Your hand shivers as you say my name,
Im praying your just playing some strange twisted game,
You look tired, you close your eyes
They say to me softly in my ear ,”Child, say your goodbyes”
I lived with my grandparents long enough to realize that there were two ways I could go about living in peace. I ended up choosing quite a strange relationship with them which ranged from affection to just plain endurance and everything in between. They were both very active people who’d led very full lives. My grandfather was a decorated war veteran and my grandmother a retired school principal and a very active member of the senior citizens society. I could say that they lived their lives and I lived mine. We had our fights and there were times they would stay up with me while I studied. They didn’t have the most peaceful end, it’s a little sad and does tug sometimes at my heartstrings…
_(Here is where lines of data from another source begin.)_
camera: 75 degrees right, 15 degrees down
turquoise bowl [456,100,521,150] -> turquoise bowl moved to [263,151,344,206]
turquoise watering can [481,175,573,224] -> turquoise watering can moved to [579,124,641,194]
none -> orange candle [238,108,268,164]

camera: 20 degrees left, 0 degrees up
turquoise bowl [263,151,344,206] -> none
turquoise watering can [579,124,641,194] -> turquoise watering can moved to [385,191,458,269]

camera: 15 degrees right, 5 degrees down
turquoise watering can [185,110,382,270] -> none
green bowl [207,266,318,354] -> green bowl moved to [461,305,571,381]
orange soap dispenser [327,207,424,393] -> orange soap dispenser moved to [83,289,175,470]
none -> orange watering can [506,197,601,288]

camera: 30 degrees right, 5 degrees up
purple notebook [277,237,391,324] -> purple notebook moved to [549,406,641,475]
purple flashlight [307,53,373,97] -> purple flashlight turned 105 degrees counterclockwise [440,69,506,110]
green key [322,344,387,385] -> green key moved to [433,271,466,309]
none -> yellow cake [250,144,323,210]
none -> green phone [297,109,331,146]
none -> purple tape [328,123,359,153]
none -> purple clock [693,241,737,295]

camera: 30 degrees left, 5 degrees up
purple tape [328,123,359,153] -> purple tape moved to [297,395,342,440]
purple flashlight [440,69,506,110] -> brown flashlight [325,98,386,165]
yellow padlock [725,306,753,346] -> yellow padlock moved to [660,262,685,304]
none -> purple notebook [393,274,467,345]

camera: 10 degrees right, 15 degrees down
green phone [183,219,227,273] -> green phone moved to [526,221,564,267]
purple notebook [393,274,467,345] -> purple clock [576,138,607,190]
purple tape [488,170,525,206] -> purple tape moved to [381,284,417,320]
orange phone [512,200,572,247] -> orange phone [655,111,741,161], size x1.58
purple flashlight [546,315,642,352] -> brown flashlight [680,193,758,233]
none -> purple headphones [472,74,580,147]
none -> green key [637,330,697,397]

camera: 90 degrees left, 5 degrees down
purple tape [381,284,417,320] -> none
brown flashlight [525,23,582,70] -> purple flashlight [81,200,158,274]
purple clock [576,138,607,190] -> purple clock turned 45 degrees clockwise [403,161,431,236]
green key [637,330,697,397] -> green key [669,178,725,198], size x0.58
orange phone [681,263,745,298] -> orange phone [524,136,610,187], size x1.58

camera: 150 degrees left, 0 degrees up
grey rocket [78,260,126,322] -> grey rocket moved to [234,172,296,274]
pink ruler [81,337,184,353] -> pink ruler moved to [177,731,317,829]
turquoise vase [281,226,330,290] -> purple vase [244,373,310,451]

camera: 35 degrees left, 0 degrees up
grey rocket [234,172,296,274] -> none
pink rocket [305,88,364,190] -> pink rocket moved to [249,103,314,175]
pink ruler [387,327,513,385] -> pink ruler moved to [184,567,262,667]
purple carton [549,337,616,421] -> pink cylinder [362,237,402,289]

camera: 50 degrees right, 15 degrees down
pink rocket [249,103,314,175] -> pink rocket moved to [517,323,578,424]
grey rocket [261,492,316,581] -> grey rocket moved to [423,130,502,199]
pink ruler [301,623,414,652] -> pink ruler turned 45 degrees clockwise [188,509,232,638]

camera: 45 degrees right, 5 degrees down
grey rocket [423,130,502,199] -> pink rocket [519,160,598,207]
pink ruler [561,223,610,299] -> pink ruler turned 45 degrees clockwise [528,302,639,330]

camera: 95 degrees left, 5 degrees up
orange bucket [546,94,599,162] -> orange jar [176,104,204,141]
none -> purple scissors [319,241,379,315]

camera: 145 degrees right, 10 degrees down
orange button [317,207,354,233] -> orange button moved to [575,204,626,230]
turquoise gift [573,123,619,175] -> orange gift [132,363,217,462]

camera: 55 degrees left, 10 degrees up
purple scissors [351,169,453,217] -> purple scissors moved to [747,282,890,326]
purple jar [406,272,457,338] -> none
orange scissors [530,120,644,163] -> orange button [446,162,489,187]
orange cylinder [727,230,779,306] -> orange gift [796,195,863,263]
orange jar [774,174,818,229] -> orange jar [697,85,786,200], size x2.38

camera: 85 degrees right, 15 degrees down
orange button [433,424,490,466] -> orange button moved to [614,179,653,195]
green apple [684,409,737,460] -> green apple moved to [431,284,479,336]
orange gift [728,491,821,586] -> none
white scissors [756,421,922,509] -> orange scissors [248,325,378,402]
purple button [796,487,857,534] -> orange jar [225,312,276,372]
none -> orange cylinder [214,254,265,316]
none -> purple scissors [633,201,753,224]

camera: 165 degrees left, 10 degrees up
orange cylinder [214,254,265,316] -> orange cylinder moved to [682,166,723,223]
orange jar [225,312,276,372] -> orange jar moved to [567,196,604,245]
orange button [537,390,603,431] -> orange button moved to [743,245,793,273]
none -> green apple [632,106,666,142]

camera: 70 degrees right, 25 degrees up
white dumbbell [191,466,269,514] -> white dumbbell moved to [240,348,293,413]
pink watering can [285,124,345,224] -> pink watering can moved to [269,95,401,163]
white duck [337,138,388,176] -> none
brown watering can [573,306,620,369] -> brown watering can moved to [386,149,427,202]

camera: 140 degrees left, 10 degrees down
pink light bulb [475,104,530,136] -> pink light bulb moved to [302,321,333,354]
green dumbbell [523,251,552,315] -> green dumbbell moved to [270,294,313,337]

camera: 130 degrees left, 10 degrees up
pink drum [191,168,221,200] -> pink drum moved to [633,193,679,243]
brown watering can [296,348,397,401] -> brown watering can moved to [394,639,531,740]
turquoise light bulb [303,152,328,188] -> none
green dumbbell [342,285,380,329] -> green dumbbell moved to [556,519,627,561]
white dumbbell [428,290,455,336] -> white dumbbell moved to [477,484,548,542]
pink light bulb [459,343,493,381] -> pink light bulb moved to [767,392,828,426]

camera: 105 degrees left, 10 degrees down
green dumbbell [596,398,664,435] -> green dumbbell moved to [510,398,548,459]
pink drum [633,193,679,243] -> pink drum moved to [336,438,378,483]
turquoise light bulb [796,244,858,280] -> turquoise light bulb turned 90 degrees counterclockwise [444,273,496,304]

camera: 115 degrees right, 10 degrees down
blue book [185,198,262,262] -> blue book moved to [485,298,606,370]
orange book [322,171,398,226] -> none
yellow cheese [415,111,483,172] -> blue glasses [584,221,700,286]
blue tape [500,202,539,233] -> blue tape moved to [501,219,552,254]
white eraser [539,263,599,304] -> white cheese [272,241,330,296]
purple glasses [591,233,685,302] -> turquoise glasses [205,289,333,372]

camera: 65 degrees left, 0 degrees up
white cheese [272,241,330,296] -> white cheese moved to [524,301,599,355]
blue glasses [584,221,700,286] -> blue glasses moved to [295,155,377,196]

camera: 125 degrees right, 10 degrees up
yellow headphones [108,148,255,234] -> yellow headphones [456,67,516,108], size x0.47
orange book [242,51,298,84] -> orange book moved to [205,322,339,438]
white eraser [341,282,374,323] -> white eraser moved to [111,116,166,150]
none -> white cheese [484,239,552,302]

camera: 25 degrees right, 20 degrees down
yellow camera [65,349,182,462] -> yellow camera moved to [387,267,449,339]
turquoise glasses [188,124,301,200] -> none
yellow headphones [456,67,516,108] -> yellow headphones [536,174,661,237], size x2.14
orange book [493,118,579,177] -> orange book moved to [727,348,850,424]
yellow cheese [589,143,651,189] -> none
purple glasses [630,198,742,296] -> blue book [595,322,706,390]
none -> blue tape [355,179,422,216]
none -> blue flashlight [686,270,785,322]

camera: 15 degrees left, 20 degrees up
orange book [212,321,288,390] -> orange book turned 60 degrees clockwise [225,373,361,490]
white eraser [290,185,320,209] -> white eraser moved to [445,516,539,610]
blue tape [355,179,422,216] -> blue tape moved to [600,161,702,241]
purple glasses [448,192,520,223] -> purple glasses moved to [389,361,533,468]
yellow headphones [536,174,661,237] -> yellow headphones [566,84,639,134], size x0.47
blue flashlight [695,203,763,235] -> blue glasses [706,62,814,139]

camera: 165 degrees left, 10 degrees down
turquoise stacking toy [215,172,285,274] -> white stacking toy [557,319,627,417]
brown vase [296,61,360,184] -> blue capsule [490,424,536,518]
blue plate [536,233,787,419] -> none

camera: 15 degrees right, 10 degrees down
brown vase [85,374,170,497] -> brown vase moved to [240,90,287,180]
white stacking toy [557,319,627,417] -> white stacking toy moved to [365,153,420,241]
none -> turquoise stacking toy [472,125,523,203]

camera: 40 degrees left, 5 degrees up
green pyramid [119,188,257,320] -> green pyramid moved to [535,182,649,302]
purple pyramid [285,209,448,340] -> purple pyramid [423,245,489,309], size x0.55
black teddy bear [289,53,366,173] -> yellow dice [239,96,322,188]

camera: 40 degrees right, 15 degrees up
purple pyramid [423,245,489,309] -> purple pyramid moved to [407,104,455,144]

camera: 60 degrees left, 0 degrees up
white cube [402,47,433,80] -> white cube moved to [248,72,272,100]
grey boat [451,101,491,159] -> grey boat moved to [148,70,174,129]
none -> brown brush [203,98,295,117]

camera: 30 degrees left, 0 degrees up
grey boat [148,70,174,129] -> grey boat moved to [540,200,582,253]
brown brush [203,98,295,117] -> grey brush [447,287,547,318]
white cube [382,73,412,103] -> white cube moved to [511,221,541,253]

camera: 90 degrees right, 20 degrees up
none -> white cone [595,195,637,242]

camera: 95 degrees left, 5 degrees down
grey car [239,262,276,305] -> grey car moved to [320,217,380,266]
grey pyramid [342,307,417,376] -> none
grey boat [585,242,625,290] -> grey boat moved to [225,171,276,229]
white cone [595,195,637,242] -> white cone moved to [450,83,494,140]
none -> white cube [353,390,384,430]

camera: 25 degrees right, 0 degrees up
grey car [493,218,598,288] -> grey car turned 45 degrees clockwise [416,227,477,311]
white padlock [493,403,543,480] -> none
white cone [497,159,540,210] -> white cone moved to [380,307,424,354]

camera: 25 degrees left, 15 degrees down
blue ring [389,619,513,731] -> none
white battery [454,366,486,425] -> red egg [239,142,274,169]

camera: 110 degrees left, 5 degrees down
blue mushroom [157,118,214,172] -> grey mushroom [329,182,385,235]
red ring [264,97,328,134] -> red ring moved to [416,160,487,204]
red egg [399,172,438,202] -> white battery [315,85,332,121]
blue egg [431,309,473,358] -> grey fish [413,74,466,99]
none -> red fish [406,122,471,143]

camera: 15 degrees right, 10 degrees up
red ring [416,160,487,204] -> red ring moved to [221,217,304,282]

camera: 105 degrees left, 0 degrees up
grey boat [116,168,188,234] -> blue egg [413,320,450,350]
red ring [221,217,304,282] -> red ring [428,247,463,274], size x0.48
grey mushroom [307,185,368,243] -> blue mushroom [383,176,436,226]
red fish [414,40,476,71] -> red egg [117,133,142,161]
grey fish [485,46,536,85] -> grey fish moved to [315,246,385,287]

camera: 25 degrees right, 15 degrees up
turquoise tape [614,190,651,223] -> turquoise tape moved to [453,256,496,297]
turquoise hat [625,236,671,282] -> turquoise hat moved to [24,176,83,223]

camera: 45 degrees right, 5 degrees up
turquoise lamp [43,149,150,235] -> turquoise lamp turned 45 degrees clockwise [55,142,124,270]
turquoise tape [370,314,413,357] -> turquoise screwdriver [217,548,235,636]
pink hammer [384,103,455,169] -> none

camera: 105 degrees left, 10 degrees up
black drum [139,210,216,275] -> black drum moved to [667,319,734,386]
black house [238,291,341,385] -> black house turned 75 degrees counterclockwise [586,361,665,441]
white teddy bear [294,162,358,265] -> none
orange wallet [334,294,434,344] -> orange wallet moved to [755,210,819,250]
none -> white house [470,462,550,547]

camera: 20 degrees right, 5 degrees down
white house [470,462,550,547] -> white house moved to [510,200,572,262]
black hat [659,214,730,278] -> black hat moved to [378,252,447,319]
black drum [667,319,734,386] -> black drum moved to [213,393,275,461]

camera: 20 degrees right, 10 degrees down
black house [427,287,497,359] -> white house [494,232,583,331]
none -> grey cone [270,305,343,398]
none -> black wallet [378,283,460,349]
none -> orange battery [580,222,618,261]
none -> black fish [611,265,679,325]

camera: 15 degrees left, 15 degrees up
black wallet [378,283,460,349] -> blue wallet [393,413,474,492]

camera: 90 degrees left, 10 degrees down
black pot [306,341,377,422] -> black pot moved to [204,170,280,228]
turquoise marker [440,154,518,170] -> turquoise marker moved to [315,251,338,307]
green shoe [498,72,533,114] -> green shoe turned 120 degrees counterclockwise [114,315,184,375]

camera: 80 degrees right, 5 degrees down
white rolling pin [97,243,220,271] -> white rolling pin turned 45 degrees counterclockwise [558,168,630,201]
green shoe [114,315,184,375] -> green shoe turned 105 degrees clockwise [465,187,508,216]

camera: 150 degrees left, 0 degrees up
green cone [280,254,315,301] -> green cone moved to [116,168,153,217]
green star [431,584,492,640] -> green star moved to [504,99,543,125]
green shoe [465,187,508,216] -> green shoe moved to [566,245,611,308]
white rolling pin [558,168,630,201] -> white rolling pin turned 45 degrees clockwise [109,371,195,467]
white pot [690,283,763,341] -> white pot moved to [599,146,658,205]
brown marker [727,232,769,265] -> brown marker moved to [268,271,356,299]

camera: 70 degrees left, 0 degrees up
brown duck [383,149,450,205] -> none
I wear my grandmothers ring on my hand all the time. It was her engagement ring. It somehow makes me feel connected to them in a way. And I realize its not just about the things they constantly tried so very hard to drill into me, much to me and my parents amusement, but it was the little things that often came back to me as I sat ruminating on idle days such as this one. They had just one plan in their youth. To work hard enough to educate both their children so as to see them better off than them. Our relatives don’t fail to constantly remind us, that they surely did. To have a dream is one thing. But to see it till its fruition is entirely another. Whatever their faults had been, they had come up the hard way. And though I rarely said it, I really respected them for that.
I pass the senior citizens park that they used to spend their time at everyday. Their friends still sit their chatting. I sometimes wonder what they talk about. The glorious days when the sun still shone upon the virgin this city once was? Of their days in the armed forces? The war? Or did they actually look at me and wonder about this unspoken chasm between us and them? When had their come an US and THEM? Were they equally surprised when their shoulders started to droop and their knees started to weaken? Did they secretly cringe whenever they were helped with simple activities? Clichéd and dramatic as it sounds, I am suddenly looking at them much more keenly than before. At the crinkling eyes and all the tales of folklore.